Exercise task:
Quote word for word the stretch of lines below from the one containing "common name: Spotted lanternfly" through the one containing "genus: Ceryle", both included, and nothing else.

Stored data:
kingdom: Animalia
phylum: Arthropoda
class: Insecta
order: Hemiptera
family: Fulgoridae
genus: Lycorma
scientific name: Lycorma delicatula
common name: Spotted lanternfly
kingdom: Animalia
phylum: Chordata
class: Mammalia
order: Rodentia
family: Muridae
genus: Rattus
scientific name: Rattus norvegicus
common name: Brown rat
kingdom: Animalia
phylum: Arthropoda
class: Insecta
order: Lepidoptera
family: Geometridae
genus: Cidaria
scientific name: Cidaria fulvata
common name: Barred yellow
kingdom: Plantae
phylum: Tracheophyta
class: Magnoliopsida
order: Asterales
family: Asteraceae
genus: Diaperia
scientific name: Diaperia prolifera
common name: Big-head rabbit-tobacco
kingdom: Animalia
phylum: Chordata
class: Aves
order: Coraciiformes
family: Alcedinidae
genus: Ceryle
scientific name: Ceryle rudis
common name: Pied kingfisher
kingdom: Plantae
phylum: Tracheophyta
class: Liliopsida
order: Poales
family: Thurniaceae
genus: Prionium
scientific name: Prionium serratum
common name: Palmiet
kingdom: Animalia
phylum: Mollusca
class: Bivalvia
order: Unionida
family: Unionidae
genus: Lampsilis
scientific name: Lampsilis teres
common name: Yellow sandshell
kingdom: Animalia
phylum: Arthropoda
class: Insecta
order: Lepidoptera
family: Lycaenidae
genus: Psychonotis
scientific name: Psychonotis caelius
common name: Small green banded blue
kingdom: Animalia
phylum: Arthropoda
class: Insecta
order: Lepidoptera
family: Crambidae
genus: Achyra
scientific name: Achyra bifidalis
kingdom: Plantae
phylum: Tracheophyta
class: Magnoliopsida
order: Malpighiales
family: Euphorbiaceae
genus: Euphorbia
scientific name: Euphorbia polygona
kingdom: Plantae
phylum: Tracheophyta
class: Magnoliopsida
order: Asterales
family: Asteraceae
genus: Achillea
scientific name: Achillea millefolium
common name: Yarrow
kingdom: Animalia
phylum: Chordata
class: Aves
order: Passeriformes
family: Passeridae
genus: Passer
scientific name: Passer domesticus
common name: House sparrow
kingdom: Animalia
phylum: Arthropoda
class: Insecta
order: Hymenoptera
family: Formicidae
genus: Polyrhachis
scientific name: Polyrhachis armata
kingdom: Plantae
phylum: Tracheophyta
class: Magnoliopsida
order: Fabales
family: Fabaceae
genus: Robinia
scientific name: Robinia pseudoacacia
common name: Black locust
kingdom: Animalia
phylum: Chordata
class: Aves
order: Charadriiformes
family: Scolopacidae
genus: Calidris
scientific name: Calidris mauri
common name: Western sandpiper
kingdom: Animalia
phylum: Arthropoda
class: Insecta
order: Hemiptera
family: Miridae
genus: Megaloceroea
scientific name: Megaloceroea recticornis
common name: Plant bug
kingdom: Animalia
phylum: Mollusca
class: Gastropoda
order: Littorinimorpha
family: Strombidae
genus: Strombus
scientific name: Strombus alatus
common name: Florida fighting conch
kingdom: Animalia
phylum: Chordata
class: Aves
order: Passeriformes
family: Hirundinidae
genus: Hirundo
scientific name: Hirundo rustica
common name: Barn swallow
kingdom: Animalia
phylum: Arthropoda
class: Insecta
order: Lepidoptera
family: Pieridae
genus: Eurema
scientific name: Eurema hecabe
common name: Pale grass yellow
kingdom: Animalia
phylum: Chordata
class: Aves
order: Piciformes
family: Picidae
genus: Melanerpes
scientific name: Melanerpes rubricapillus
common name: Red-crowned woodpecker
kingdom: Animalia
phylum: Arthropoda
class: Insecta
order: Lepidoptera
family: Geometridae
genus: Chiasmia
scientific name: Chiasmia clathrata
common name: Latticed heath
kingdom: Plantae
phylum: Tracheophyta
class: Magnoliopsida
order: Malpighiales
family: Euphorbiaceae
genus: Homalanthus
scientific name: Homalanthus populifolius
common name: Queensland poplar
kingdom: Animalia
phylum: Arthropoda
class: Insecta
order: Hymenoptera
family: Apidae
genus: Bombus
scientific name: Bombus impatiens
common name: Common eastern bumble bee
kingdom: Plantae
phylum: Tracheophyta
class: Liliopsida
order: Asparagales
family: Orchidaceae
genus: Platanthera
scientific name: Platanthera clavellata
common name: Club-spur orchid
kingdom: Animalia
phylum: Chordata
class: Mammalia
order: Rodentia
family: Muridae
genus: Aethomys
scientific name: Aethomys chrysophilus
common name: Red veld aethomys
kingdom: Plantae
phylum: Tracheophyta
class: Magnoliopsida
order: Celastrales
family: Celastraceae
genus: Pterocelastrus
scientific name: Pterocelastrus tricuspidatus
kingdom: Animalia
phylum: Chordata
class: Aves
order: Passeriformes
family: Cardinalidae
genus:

Result for this exercise:
common name: Spotted lanternfly
kingdom: Animalia
phylum: Chordata
class: Mammalia
order: Rodentia
family: Muridae
genus: Rattus
scientific name: Rattus norvegicus
common name: Brown rat
kingdom: Animalia
phylum: Arthropoda
class: Insecta
order: Lepidoptera
family: Geometridae
genus: Cidaria
scientific name: Cidaria fulvata
common name: Barred yellow
kingdom: Plantae
phylum: Tracheophyta
class: Magnoliopsida
order: Asterales
family: Asteraceae
genus: Diaperia
scientific name: Diaperia prolifera
common name: Big-head rabbit-tobacco
kingdom: Animalia
phylum: Chordata
class: Aves
order: Coraciiformes
family: Alcedinidae
genus: Ceryle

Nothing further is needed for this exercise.